• _WHAT THE EXERCISE ASKS_
Set all the entries down again, unaltered.
Start of THE INPUT
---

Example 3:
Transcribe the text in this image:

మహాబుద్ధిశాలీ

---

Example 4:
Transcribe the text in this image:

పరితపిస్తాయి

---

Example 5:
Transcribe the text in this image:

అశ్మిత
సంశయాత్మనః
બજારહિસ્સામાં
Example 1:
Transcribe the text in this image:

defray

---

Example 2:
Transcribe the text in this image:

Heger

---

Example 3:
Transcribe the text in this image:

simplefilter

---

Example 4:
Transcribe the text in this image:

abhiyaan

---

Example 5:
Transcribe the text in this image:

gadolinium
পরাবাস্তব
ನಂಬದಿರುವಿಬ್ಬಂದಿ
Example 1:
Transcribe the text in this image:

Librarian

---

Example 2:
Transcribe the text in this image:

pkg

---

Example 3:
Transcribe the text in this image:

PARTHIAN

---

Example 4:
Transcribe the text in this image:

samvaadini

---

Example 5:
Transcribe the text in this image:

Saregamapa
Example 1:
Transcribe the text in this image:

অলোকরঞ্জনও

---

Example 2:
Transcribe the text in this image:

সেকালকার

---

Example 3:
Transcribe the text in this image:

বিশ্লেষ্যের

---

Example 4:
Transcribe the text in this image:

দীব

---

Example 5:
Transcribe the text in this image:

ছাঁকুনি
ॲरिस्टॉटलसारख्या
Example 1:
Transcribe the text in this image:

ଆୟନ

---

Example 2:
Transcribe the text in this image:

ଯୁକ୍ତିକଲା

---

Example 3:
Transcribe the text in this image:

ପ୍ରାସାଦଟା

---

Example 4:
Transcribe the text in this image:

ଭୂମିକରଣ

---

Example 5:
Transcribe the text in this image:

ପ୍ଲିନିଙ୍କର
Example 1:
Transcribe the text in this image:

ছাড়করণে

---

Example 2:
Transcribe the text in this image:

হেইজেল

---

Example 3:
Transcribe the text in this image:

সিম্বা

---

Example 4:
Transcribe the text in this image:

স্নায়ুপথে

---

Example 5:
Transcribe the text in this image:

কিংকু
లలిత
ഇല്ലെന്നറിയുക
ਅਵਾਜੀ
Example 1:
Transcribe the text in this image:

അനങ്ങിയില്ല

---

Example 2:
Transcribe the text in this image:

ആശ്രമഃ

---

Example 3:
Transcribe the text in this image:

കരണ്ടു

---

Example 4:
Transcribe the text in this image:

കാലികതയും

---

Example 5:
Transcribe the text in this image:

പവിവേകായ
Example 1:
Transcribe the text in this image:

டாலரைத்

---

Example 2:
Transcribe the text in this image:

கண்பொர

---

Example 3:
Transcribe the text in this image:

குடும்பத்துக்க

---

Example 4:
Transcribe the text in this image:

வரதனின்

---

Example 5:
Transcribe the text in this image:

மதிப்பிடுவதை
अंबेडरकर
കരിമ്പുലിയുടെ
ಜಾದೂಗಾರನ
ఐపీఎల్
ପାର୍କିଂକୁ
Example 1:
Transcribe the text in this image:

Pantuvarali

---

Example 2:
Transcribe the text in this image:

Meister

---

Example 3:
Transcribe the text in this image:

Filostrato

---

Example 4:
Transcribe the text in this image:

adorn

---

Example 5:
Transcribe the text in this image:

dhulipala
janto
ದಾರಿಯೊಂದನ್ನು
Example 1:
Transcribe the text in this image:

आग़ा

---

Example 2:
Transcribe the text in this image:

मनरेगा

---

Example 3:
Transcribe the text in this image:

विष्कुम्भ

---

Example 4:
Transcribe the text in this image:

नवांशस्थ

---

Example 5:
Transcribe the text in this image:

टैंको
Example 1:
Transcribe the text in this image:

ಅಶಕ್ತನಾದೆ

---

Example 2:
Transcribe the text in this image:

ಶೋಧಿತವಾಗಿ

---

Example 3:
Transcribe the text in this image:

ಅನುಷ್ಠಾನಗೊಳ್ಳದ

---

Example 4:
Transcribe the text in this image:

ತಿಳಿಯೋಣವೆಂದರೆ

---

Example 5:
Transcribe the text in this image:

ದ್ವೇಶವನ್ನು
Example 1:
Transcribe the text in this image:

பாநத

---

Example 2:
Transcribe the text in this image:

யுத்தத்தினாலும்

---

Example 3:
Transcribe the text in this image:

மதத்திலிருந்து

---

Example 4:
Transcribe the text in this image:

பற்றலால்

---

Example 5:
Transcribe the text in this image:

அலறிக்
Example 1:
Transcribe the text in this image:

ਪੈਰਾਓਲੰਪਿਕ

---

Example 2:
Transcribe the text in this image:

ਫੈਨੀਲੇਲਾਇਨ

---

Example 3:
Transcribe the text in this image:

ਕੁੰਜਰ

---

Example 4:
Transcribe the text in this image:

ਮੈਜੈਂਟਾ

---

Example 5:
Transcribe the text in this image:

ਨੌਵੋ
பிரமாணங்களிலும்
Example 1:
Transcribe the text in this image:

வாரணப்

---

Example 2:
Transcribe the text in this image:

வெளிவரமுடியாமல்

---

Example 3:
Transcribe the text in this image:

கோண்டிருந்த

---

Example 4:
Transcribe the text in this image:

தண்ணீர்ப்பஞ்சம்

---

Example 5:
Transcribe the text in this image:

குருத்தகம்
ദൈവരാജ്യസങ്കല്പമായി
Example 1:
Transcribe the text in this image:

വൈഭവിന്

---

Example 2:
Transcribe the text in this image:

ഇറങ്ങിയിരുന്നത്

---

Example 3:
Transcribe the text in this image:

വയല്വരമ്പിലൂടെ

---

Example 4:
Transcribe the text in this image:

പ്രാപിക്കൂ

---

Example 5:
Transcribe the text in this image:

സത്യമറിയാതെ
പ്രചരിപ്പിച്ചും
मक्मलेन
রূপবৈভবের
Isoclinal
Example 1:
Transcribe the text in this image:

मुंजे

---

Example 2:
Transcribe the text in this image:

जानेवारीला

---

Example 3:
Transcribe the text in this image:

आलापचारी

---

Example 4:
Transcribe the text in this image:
End of THE INPUT
• _EXERCISE RESPONSE_
---

Example 3:
Transcribe the text in this image:

మహాబుద్ధిశాలీ

---

Example 4:
Transcribe the text in this image:

పరితపిస్తాయి

---

Example 5:
Transcribe the text in this image:

అశ్మిత
సంశయాత్మనః
બજારહિસ્સામાં
Example 1:
Transcribe the text in this image:

defray

---

Example 2:
Transcribe the text in this image:

Heger

---

Example 3:
Transcribe the text in this image:

simplefilter

---

Example 4:
Transcribe the text in this image:

abhiyaan

---

Example 5:
Transcribe the text in this image:

gadolinium
পরাবাস্তব
ನಂಬದಿರುವಿಬ್ಬಂದಿ
Example 1:
Transcribe the text in this image:

Librarian

---

Example 2:
Transcribe the text in this image:

pkg

---

Example 3:
Transcribe the text in this image:

PARTHIAN

---

Example 4:
Transcribe the text in this image:

samvaadini

---

Example 5:
Transcribe the text in this image:

Saregamapa
Example 1:
Transcribe the text in this image:

অলোকরঞ্জনও

---

Example 2:
Transcribe the text in this image:

সেকালকার

---

Example 3:
Transcribe the text in this image:

বিশ্লেষ্যের

---

Example 4:
Transcribe the text in this image:

দীব

---

Example 5:
Transcribe the text in this image:

ছাঁকুনি
ॲरिस्टॉटलसारख्या
Example 1:
Transcribe the text in this image:

ଆୟନ

---

Example 2:
Transcribe the text in this image:

ଯୁକ୍ତିକଲା

---

Example 3:
Transcribe the text in this image:

ପ୍ରାସାଦଟା

---

Example 4:
Transcribe the text in this image:

ଭୂମିକରଣ

---

Example 5:
Transcribe the text in this image:

ପ୍ଲିନିଙ୍କର
Example 1:
Transcribe the text in this image:

ছাড়করণে

---

Example 2:
Transcribe the text in this image:

হেইজেল

---

Example 3:
Transcribe the text in this image:

সিম্বা

---

Example 4:
Transcribe the text in this image:

স্নায়ুপথে

---

Example 5:
Transcribe the text in this image:

কিংকু
లలిత
ഇല്ലെന്നറിയുക
ਅਵਾਜੀ
Example 1:
Transcribe the text in this image:

അനങ്ങിയില്ല

---

Example 2:
Transcribe the text in this image:

ആശ്രമഃ

---

Example 3:
Transcribe the text in this image:

കരണ്ടു

---

Example 4:
Transcribe the text in this image:

കാലികതയും

---

Example 5:
Transcribe the text in this image:

പവിവേകായ
Example 1:
Transcribe the text in this image:

டாலரைத்

---

Example 2:
Transcribe the text in this image:

கண்பொர

---

Example 3:
Transcribe the text in this image:

குடும்பத்துக்க

---

Example 4:
Transcribe the text in this image:

வரதனின்

---

Example 5:
Transcribe the text in this image:

மதிப்பிடுவதை
अंबेडरकर
കരിമ്പുലിയുടെ
ಜಾದೂಗಾರನ
ఐపీఎల్
ପାର୍କିଂକୁ
Example 1:
Transcribe the text in this image:

Pantuvarali

---

Example 2:
Transcribe the text in this image:

Meister

---

Example 3:
Transcribe the text in this image:

Filostrato

---

Example 4:
Transcribe the text in this image:

adorn

---

Example 5:
Transcribe the text in this image:

dhulipala
janto
ದಾರಿಯೊಂದನ್ನು
Example 1:
Transcribe the text in this image:

आग़ा

---

Example 2:
Transcribe the text in this image:

मनरेगा

---

Example 3:
Transcribe the text in this image:

विष्कुम्भ

---

Example 4:
Transcribe the text in this image:

नवांशस्थ

---

Example 5:
Transcribe the text in this image:

टैंको
Example 1:
Transcribe the text in this image:

ಅಶಕ್ತನಾದೆ

---

Example 2:
Transcribe the text in this image:

ಶೋಧಿತವಾಗಿ

---

Example 3:
Transcribe the text in this image:

ಅನುಷ್ಠಾನಗೊಳ್ಳದ

---

Example 4:
Transcribe the text in this image:

ತಿಳಿಯೋಣವೆಂದರೆ

---

Example 5:
Transcribe the text in this image:

ದ್ವೇಶವನ್ನು
Example 1:
Transcribe the text in this image:

பாநத

---

Example 2:
Transcribe the text in this image:

யுத்தத்தினாலும்

---

Example 3:
Transcribe the text in this image:

மதத்திலிருந்து

---

Example 4:
Transcribe the text in this image:

பற்றலால்

---

Example 5:
Transcribe the text in this image:

அலறிக்
Example 1:
Transcribe the text in this image:

ਪੈਰਾਓਲੰਪਿਕ

---

Example 2:
Transcribe the text in this image:

ਫੈਨੀਲੇਲਾਇਨ

---

Example 3:
Transcribe the text in this image:

ਕੁੰਜਰ

---

Example 4:
Transcribe the text in this image:

ਮੈਜੈਂਟਾ

---

Example 5:
Transcribe the text in this image:

ਨੌਵੋ
பிரமாணங்களிலும்
Example 1:
Transcribe the text in this image:

வாரணப்

---

Example 2:
Transcribe the text in this image:

வெளிவரமுடியாமல்

---

Example 3:
Transcribe the text in this image:

கோண்டிருந்த

---

Example 4:
Transcribe the text in this image:

தண்ணீர்ப்பஞ்சம்

---

Example 5:
Transcribe the text in this image:

குருத்தகம்
ദൈവരാജ്യസങ്കല്പമായി
Example 1:
Transcribe the text in this image:

വൈഭവിന്

---

Example 2:
Transcribe the text in this image:

ഇറങ്ങിയിരുന്നത്

---

Example 3:
Transcribe the text in this image:

വയല്വരമ്പിലൂടെ

---

Example 4:
Transcribe the text in this image:

പ്രാപിക്കൂ

---

Example 5:
Transcribe the text in this image:

സത്യമറിയാതെ
പ്രചരിപ്പിച്ചും
मक्मलेन
রূপবৈভবের
Isoclinal
Example 1:
Transcribe the text in this image:

मुंजे

---

Example 2:
Transcribe the text in this image:

जानेवारीला

---

Example 3:
Transcribe the text in this image:

आलापचारी

---

Example 4:
Transcribe the text in this image:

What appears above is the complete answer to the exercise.